About this task =
Return each of the entries below word for word.

Records =
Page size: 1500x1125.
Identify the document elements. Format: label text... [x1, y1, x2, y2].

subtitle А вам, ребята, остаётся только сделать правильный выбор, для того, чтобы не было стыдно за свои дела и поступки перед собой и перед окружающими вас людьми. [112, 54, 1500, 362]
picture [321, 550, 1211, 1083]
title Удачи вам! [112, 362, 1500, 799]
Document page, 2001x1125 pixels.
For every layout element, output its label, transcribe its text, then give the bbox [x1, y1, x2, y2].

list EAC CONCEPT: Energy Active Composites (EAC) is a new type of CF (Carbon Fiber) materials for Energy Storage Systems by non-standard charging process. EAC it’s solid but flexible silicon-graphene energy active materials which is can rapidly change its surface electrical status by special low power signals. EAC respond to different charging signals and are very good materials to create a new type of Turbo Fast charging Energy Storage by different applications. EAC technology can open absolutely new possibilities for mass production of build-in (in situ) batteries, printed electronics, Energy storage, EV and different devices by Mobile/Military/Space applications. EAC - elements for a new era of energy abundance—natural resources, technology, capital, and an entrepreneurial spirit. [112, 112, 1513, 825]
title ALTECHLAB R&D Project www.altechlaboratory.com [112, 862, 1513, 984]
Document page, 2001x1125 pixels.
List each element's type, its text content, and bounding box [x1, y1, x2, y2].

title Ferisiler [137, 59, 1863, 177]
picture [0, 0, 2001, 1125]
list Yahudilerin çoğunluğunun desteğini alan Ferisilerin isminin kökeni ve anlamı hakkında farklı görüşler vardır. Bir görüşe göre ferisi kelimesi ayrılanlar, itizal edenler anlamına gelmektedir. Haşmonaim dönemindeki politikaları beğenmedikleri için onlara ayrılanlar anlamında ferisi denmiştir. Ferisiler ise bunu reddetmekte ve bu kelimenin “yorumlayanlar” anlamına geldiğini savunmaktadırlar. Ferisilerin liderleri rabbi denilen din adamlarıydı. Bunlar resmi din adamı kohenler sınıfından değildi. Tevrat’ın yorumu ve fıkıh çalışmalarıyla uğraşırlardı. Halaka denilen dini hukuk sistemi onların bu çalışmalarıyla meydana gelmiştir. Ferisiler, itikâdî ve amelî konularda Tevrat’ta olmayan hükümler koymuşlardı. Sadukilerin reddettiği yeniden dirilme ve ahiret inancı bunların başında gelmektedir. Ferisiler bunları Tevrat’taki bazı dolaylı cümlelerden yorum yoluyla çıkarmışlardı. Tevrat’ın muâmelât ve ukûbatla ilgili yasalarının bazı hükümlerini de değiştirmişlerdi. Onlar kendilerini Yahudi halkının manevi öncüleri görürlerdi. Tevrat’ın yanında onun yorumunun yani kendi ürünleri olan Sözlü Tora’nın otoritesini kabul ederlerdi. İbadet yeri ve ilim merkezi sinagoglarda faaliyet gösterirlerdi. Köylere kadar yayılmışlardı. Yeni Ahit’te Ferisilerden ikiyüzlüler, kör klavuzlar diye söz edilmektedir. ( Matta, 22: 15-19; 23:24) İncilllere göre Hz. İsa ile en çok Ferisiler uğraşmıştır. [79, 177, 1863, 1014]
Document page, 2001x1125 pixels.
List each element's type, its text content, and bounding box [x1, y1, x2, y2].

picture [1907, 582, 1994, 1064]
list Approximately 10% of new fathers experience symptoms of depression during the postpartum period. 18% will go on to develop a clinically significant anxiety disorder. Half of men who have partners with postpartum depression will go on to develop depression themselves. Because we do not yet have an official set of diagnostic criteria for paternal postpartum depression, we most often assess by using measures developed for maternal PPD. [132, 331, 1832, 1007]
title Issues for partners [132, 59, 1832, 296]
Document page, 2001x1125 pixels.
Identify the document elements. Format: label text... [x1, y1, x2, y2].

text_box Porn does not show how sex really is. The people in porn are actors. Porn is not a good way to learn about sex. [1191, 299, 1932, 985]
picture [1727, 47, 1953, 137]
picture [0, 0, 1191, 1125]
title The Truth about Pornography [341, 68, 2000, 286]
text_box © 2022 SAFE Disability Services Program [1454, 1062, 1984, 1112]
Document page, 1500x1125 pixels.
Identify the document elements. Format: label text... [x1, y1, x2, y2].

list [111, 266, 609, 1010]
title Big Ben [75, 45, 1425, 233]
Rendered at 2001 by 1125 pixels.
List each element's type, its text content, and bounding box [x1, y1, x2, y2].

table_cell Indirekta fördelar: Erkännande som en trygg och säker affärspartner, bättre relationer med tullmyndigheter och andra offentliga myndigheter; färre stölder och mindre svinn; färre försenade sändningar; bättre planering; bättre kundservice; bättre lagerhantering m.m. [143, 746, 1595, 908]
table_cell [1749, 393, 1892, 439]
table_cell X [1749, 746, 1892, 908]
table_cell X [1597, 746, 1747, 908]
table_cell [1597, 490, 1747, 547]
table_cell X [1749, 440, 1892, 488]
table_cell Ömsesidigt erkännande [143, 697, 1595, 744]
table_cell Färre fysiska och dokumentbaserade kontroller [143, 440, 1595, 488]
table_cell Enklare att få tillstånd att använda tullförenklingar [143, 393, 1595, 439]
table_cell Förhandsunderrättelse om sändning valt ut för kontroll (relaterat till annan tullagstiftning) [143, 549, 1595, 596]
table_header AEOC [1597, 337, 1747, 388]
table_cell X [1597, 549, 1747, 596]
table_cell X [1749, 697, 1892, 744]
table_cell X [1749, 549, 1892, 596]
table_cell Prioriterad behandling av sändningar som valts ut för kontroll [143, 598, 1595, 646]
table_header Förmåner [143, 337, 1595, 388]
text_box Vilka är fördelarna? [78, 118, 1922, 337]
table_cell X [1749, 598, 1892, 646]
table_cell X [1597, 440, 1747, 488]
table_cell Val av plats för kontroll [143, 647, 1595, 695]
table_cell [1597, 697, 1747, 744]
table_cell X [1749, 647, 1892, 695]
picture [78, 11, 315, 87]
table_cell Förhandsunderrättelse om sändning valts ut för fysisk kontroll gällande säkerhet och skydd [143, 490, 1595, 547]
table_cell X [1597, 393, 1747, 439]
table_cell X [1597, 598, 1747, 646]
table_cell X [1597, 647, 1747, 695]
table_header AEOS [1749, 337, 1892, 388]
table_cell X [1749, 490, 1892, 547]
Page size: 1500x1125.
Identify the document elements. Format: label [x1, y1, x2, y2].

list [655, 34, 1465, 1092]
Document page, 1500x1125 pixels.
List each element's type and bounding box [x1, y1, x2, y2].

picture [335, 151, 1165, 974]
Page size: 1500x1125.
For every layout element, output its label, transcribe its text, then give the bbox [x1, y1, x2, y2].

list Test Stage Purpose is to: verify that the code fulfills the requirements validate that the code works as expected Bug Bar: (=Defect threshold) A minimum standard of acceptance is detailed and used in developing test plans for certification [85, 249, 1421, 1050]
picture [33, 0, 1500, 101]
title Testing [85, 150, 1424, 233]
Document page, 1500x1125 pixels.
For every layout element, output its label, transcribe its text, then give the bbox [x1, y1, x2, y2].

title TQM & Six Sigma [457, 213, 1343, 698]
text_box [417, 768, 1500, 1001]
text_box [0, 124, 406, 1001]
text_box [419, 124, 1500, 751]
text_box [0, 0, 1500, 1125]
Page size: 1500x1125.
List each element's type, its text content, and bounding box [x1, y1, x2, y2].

Task solution =
Page size: 1500x1125.
Identify the document elements. Format: label text... [x1, y1, x2, y2].

subtitle А вам, ребята, остаётся только сделать правильный выбор, для того, чтобы не было стыдно за свои дела и поступки перед собой и перед окружающими вас людьми. [112, 54, 1500, 362]
picture [321, 550, 1211, 1083]
title Удачи вам! [112, 362, 1500, 799]
Document page, 2001x1125 pixels.
For every layout element, output its label, transcribe its text, then give the bbox [x1, y1, x2, y2].

list EAC CONCEPT: Energy Active Composites (EAC) is a new type of CF (Carbon Fiber) materials for Energy Storage Systems by non-standard charging process. EAC it’s solid but flexible silicon-graphene energy active materials which is can rapidly change its surface electrical status by special low power signals. EAC respond to different charging signals and are very good materials to create a new type of Turbo Fast charging Energy Storage by different applications. EAC technology can open absolutely new possibilities for mass production of build-in (in situ) batteries, printed electronics, Energy storage, EV and different devices by Mobile/Military/Space applications. EAC - elements for a new era of energy abundance—natural resources, technology, capital, and an entrepreneurial spirit. [112, 112, 1513, 825]
title ALTECHLAB R&D Project www.altechlaboratory.com [112, 862, 1513, 984]
Document page, 2001x1125 pixels.
List each element's type, its text content, and bounding box [x1, y1, x2, y2].

title Ferisiler [137, 59, 1863, 177]
picture [0, 0, 2001, 1125]
list Yahudilerin çoğunluğunun desteğini alan Ferisilerin isminin kökeni ve anlamı hakkında farklı görüşler vardır. Bir görüşe göre ferisi kelimesi ayrılanlar, itizal edenler anlamına gelmektedir. Haşmonaim dönemindeki politikaları beğenmedikleri için onlara ayrılanlar anlamında ferisi denmiştir. Ferisiler ise bunu reddetmekte ve bu kelimenin “yorumlayanlar” anlamına geldiğini savunmaktadırlar. Ferisilerin liderleri rabbi denilen din adamlarıydı. Bunlar resmi din adamı kohenler sınıfından değildi. Tevrat’ın yorumu ve fıkıh çalışmalarıyla uğraşırlardı. Halaka denilen dini hukuk sistemi onların bu çalışmalarıyla meydana gelmiştir. Ferisiler, itikâdî ve amelî konularda Tevrat’ta olmayan hükümler koymuşlardı. Sadukilerin reddettiği yeniden dirilme ve ahiret inancı bunların başında gelmektedir. Ferisiler bunları Tevrat’taki bazı dolaylı cümlelerden yorum yoluyla çıkarmışlardı. Tevrat’ın muâmelât ve ukûbatla ilgili yasalarının bazı hükümlerini de değiştirmişlerdi. Onlar kendilerini Yahudi halkının manevi öncüleri görürlerdi. Tevrat’ın yanında onun yorumunun yani kendi ürünleri olan Sözlü Tora’nın otoritesini kabul ederlerdi. İbadet yeri ve ilim merkezi sinagoglarda faaliyet gösterirlerdi. Köylere kadar yayılmışlardı. Yeni Ahit’te Ferisilerden ikiyüzlüler, kör klavuzlar diye söz edilmektedir. ( Matta, 22: 15-19; 23:24) İncilllere göre Hz. İsa ile en çok Ferisiler uğraşmıştır. [79, 177, 1863, 1014]
Document page, 2001x1125 pixels.
List each element's type, its text content, and bounding box [x1, y1, x2, y2].

picture [1907, 582, 1994, 1064]
list Approximately 10% of new fathers experience symptoms of depression during the postpartum period. 18% will go on to develop a clinically significant anxiety disorder. Half of men who have partners with postpartum depression will go on to develop depression themselves. Because we do not yet have an official set of diagnostic criteria for paternal postpartum depression, we most often assess by using measures developed for maternal PPD. [132, 331, 1832, 1007]
title Issues for partners [132, 59, 1832, 296]
Document page, 2001x1125 pixels.
Identify the document elements. Format: label text... [x1, y1, x2, y2].

text_box Porn does not show how sex really is. The people in porn are actors. Porn is not a good way to learn about sex. [1191, 299, 1932, 985]
picture [1727, 47, 1953, 137]
picture [0, 0, 1191, 1125]
title The Truth about Pornography [341, 68, 2000, 286]
text_box © 2022 SAFE Disability Services Program [1454, 1062, 1984, 1112]
Document page, 1500x1125 pixels.
Identify the document elements. Format: label text... [x1, y1, x2, y2].

list [111, 266, 609, 1010]
title Big Ben [75, 45, 1425, 233]
Rendered at 2001 by 1125 pixels.
List each element's type, its text content, and bounding box [x1, y1, x2, y2].

table_cell Indirekta fördelar: Erkännande som en trygg och säker affärspartner, bättre relationer med tullmyndigheter och andra offentliga myndigheter; färre stölder och mindre svinn; färre försenade sändningar; bättre planering; bättre kundservice; bättre lagerhantering m.m. [143, 746, 1595, 908]
table_cell [1749, 393, 1892, 439]
table_cell X [1749, 746, 1892, 908]
table_cell X [1597, 746, 1747, 908]
table_cell [1597, 490, 1747, 547]
table_cell X [1749, 440, 1892, 488]
table_cell Ömsesidigt erkännande [143, 697, 1595, 744]
table_cell Färre fysiska och dokumentbaserade kontroller [143, 440, 1595, 488]
table_cell Enklare att få tillstånd att använda tullförenklingar [143, 393, 1595, 439]
table_cell Förhandsunderrättelse om sändning valt ut för kontroll (relaterat till annan tullagstiftning) [143, 549, 1595, 596]
table_header AEOC [1597, 337, 1747, 388]
table_cell X [1597, 549, 1747, 596]
table_cell X [1749, 697, 1892, 744]
table_cell X [1749, 549, 1892, 596]
table_cell Prioriterad behandling av sändningar som valts ut för kontroll [143, 598, 1595, 646]
table_header Förmåner [143, 337, 1595, 388]
text_box Vilka är fördelarna? [78, 118, 1922, 337]
table_cell X [1749, 598, 1892, 646]
table_cell X [1597, 440, 1747, 488]
table_cell Val av plats för kontroll [143, 647, 1595, 695]
table_cell [1597, 697, 1747, 744]
table_cell X [1749, 647, 1892, 695]
picture [78, 11, 315, 87]
table_cell Förhandsunderrättelse om sändning valts ut för fysisk kontroll gällande säkerhet och skydd [143, 490, 1595, 547]
table_cell X [1597, 393, 1747, 439]
table_cell X [1597, 598, 1747, 646]
table_cell X [1597, 647, 1747, 695]
table_header AEOS [1749, 337, 1892, 388]
table_cell X [1749, 490, 1892, 547]
Page size: 1500x1125.
Identify the document elements. Format: label [x1, y1, x2, y2].

list [655, 34, 1465, 1092]
Document page, 1500x1125 pixels.
List each element's type and bounding box [x1, y1, x2, y2].

picture [335, 151, 1165, 974]
Page size: 1500x1125.
For every layout element, output its label, transcribe its text, then give the bbox [x1, y1, x2, y2].

list Test Stage Purpose is to: verify that the code fulfills the requirements validate that the code works as expected Bug Bar: (=Defect threshold) A minimum standard of acceptance is detailed and used in developing test plans for certification [85, 249, 1421, 1050]
picture [33, 0, 1500, 101]
title Testing [85, 150, 1424, 233]
Document page, 1500x1125 pixels.
For every layout element, output its label, transcribe its text, then give the bbox [x1, y1, x2, y2].

title TQM & Six Sigma [457, 213, 1343, 698]
text_box [417, 768, 1500, 1001]
text_box [0, 124, 406, 1001]
text_box [419, 124, 1500, 751]
text_box [0, 0, 1500, 1125]
Page size: 1500x1125.
List each element's type, its text content, and bounding box [x1, y1, x2, y2].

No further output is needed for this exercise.